The presence of delayed gastric emptying in neurologically impaired children with gastroesophageal reflux has led to controversy regarding appropriate surgical management. The authors reviewed the charts of neurologically impaired children requiring fundoplication to answer two questions: (1) is pyloroplasty needed in addition to fundoplication for delayed gastric emptying? and (2) Does delayed gastric emptying influence the morbidity associated with fundoplication? To answer the first question, 40 neurologically impaired children with delayed gastric emptying undergoing fundoplication were divided into two groups: Nissen and pyloroplasty (n = 21) and Nissen only (n = 19). The Nissen and pyloroplasty group had significantly more postoperative complications (23.8% v 5.0%) and took longer to reach full feeding (14.6 v 3.9) days. There were no differences in the incidence of recurrent symptoms, readmissions, or reoperations. To answer the second question, 58 neurologically impaired children undergoing fundoplication were grouped based on gastric emptying scan results: normal gastric emptying (> 32% in 1 hour) (n = 29) and delayed gastric emptying (n = 29). There were no differences in postoperative feeding tolerance, postoperative complications, recurrent symptoms, readmissions, or reoperations between the two groups. Delayed gastric emptying in neurologically impaired children with gastroesophageal reflux did not increase postoperative morbidity after fundoplication, and the addition of a pyloroplasty to fundoplication provided no additional benefit. The authors conclude that the procedure of choice for neurologically impaired children with gastroesophageal reflux is a fundoplication without pyloroplasty, regardless of the degree of delay in gastric emptying.

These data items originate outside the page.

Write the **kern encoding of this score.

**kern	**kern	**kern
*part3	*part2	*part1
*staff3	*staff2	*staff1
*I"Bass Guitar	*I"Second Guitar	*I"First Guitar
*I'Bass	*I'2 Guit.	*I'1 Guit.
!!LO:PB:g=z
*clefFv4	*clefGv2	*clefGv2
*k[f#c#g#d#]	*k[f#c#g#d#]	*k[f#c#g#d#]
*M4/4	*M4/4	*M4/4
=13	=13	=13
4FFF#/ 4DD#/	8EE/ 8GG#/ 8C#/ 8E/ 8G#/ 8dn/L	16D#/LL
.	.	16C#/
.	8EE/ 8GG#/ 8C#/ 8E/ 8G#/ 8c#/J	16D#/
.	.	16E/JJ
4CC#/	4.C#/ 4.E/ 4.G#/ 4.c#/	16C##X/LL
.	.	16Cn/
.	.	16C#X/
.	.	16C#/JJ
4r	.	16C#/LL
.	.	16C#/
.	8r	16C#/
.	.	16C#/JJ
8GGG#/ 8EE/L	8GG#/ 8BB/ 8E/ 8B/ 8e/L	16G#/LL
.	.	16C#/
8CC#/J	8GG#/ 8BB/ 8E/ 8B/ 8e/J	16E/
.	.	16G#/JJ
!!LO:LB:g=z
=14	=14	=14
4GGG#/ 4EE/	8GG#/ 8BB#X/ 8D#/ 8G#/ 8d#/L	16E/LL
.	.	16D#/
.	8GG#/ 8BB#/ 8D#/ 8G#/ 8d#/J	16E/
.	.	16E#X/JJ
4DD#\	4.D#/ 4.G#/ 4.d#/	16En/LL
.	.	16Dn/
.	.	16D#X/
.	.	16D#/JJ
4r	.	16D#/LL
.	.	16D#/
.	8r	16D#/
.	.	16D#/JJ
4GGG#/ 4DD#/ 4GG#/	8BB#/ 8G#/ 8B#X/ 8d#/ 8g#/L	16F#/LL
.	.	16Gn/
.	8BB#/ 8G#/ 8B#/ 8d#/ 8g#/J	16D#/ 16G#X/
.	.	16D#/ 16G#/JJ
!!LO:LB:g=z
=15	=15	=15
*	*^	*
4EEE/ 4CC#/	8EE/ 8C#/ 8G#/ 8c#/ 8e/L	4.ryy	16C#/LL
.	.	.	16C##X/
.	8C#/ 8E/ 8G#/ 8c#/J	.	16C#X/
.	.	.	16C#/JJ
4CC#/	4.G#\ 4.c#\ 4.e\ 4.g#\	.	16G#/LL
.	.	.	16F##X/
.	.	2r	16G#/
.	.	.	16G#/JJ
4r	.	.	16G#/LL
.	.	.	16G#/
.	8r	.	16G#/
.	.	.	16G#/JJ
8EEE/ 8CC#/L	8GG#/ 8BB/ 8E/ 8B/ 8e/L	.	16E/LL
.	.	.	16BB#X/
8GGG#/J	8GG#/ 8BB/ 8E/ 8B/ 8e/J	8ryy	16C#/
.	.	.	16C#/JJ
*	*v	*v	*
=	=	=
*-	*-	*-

患有胃食管反流的神经功能受损儿童出现胃排空延迟,这引发了关于适当手术治疗的争议。作者回顾了需要进行胃底折叠术的神经功能受损儿童的病历,以回答两个问题:(1)对于胃排空延迟,除胃底折叠术外是否还需要幽门成形术?(2)胃排空延迟是否会影响与胃底折叠术相关的发病率?为回答第一个问题,将40例接受胃底折叠术且胃排空延迟的神经功能受损儿童分为两组:nissen术加幽门成形术组(n = 21)和单纯nissen术组(n = 19)。nissen术加幽门成形术组术后并发症明显更多(23.8%对5.0%),达到完全喂养所需时间更长(14.6天对3.9天)。复发症状、再次入院或再次手术的发生率没有差异。为回答第二个问题,根据胃排空扫描结果将58例接受胃底折叠术的神经功能受损儿童分组:胃排空正常(1小时内> 32%)(n = 29)和胃排空延迟(n = 29)。两组之间在术后喂养耐受性、术后并发症、复发症状、再次入院或再次手术方面没有差异。患有胃食管反流的神经功能受损儿童的胃排空延迟在胃底折叠术后并未增加术后发病率,并且在胃底折叠术基础上加做幽门成形术没有额外益处。作者得出结论认为,对于患有胃食管反流的神经功能受损儿童,无论胃排空延迟程度如何,选择的手术方式应为不做幽门成形术的胃底折叠术。